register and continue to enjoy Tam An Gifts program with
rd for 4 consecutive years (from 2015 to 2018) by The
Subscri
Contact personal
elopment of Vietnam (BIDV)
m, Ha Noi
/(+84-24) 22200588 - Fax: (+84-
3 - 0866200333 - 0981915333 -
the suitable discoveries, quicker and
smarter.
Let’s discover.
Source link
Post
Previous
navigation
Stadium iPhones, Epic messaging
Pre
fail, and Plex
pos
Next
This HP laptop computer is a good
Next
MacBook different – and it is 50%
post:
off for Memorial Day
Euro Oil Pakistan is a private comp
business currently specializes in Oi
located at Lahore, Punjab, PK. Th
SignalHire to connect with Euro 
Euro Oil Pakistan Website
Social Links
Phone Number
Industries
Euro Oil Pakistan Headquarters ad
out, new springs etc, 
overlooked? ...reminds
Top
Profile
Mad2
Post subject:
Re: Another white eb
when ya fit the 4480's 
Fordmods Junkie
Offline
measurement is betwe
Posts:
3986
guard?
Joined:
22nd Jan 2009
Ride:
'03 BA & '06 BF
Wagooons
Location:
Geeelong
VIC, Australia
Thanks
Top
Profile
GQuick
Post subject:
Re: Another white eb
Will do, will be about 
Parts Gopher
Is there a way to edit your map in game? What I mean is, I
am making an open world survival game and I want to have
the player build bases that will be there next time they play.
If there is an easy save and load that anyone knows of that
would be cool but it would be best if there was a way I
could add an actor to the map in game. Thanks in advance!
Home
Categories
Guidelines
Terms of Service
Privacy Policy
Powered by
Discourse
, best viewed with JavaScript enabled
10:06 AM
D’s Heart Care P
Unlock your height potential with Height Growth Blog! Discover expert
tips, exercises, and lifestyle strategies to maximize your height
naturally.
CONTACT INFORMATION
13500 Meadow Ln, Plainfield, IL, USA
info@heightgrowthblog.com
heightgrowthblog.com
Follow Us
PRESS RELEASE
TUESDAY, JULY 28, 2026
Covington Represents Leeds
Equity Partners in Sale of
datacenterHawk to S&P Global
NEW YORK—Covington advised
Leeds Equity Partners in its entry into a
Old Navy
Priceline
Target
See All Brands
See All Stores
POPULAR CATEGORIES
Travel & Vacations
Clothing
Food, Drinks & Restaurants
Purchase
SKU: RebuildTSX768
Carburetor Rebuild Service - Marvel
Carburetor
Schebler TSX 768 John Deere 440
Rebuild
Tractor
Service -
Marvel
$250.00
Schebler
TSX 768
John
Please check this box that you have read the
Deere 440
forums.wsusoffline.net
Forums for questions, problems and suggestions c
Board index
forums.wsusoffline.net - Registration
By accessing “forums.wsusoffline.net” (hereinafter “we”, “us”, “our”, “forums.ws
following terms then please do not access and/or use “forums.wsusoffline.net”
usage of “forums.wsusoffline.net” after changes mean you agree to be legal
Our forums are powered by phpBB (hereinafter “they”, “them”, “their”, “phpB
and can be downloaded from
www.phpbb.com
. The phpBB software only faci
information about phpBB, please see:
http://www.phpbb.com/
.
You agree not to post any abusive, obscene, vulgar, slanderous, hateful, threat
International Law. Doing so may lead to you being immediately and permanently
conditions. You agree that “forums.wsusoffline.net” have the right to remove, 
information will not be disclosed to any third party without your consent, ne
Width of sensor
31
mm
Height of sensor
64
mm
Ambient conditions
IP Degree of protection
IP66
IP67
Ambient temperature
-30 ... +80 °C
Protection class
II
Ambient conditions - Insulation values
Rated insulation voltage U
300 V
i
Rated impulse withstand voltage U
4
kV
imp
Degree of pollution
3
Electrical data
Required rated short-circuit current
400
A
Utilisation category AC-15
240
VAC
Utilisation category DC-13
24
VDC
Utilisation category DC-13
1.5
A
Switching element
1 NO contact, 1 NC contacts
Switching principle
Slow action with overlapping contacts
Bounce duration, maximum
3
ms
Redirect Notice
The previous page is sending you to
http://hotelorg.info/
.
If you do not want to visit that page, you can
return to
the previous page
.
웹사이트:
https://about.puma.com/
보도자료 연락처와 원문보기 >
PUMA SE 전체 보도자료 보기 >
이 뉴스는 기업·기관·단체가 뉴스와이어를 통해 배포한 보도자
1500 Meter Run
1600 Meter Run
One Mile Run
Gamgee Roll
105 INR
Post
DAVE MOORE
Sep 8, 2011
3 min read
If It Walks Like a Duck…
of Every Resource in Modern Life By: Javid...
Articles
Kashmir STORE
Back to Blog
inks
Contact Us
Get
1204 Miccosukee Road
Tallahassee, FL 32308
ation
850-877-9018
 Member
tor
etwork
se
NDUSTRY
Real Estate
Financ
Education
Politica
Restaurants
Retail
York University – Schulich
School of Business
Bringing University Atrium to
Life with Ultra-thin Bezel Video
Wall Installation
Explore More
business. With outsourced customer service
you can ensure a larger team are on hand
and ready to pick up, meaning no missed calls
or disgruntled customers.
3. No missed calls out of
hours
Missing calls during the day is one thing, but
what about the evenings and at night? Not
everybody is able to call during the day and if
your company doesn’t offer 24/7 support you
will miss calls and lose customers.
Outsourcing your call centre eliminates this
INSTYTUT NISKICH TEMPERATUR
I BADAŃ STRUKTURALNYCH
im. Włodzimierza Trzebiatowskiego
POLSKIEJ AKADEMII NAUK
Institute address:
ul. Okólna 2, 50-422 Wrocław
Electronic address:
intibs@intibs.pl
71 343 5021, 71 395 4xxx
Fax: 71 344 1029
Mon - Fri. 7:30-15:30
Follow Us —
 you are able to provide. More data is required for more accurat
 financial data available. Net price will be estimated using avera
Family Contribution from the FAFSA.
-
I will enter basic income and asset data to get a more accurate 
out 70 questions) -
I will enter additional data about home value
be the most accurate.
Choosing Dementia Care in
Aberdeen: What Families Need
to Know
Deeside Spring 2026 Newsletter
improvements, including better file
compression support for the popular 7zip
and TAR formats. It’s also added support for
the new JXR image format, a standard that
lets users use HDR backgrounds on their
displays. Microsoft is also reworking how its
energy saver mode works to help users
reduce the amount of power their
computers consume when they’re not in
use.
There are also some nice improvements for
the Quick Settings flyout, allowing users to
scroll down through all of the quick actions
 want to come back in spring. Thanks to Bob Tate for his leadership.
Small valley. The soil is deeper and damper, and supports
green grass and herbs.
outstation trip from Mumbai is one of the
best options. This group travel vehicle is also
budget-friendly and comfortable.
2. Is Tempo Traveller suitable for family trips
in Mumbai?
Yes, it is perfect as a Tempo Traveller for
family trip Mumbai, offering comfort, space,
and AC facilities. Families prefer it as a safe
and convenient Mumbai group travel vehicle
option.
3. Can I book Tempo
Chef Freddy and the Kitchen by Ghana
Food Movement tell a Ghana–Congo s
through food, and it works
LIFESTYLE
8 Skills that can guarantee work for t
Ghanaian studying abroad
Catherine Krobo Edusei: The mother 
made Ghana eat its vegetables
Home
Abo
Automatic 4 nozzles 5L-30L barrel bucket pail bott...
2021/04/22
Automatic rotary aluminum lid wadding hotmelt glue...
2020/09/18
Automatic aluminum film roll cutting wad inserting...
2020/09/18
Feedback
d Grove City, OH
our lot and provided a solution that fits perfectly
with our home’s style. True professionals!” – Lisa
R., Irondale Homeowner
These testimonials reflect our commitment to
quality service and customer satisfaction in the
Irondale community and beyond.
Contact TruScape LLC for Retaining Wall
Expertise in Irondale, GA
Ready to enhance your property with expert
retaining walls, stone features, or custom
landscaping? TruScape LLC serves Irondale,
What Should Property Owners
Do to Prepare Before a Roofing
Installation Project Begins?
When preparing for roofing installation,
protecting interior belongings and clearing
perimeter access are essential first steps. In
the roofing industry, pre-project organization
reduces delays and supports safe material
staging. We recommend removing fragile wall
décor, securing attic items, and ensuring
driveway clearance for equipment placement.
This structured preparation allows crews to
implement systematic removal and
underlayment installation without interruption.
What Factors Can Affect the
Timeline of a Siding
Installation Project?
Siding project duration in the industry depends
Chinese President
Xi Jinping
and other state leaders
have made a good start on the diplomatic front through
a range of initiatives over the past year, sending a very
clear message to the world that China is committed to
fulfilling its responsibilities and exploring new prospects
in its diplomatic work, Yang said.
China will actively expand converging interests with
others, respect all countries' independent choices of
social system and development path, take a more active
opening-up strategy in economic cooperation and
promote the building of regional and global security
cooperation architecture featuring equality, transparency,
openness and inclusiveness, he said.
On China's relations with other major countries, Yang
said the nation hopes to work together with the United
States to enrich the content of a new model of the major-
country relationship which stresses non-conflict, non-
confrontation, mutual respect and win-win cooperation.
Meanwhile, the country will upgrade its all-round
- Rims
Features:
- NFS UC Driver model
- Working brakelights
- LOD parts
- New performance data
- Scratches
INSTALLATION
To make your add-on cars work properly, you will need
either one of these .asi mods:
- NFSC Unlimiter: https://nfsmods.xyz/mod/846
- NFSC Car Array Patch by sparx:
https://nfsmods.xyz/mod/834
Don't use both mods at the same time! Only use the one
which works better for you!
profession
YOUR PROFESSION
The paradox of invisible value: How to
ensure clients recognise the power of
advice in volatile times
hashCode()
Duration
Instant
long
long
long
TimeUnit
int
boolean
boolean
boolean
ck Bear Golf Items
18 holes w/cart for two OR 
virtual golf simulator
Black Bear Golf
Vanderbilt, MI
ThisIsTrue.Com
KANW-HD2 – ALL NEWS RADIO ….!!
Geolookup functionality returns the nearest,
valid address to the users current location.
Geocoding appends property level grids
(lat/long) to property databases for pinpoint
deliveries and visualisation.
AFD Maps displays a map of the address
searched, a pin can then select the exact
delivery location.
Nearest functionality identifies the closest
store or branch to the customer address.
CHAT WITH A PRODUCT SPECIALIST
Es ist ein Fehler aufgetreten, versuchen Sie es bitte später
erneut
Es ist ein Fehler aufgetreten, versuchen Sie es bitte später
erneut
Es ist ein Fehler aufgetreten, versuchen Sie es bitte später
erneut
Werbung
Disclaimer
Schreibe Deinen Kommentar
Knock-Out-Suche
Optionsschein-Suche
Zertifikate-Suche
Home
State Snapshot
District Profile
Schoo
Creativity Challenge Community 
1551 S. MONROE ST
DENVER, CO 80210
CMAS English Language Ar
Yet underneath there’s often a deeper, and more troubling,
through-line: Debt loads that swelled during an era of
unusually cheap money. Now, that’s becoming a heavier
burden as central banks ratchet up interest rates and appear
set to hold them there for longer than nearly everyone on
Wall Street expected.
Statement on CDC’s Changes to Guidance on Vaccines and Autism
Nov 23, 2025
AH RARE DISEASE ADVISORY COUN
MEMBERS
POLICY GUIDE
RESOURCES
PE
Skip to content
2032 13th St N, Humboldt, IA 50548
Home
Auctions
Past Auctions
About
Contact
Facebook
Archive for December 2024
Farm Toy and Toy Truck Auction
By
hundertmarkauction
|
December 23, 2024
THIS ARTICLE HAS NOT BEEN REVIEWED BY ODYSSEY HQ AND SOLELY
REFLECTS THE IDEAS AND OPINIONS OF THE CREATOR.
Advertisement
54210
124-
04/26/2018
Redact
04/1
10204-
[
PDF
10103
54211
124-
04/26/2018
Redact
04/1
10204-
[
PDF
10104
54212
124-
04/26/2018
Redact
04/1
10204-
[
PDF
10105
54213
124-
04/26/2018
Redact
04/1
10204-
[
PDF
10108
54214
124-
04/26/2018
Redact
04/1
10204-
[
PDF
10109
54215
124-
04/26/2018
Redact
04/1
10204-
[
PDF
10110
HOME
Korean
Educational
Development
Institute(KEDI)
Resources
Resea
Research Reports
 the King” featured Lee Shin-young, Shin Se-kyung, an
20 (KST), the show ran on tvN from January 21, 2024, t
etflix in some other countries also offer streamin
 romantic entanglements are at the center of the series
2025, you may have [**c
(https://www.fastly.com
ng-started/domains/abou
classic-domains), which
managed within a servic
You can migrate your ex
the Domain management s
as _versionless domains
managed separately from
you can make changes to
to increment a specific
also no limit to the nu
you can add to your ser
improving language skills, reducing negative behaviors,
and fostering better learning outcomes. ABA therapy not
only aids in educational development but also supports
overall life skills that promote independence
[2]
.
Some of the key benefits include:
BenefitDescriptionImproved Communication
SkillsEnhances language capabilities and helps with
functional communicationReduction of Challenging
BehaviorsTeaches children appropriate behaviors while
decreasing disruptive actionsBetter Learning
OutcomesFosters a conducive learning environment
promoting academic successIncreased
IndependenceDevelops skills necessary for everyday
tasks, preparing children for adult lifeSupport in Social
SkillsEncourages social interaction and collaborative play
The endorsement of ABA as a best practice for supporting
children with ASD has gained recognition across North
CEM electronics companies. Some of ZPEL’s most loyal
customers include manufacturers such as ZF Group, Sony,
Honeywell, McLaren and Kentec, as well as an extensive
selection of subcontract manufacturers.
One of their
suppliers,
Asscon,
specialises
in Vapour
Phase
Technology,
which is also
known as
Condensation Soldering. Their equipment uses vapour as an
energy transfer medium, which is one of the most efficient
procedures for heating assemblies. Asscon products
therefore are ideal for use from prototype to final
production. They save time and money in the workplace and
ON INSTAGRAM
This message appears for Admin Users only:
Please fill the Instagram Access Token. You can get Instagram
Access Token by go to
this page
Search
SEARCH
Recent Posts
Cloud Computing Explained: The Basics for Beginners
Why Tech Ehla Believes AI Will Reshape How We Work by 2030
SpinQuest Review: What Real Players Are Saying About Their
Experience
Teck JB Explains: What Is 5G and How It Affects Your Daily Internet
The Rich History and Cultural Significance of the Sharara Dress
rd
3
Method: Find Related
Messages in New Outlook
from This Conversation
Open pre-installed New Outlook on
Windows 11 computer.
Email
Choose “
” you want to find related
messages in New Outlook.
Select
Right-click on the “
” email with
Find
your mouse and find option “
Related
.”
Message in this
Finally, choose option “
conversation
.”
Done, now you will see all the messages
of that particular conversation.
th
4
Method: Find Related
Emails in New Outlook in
:::::
**Instructions for the task:** Count the lines above that contain the string "Automatic", matching case exactly, and reply with only the number.

**Answer to this exercise:** 3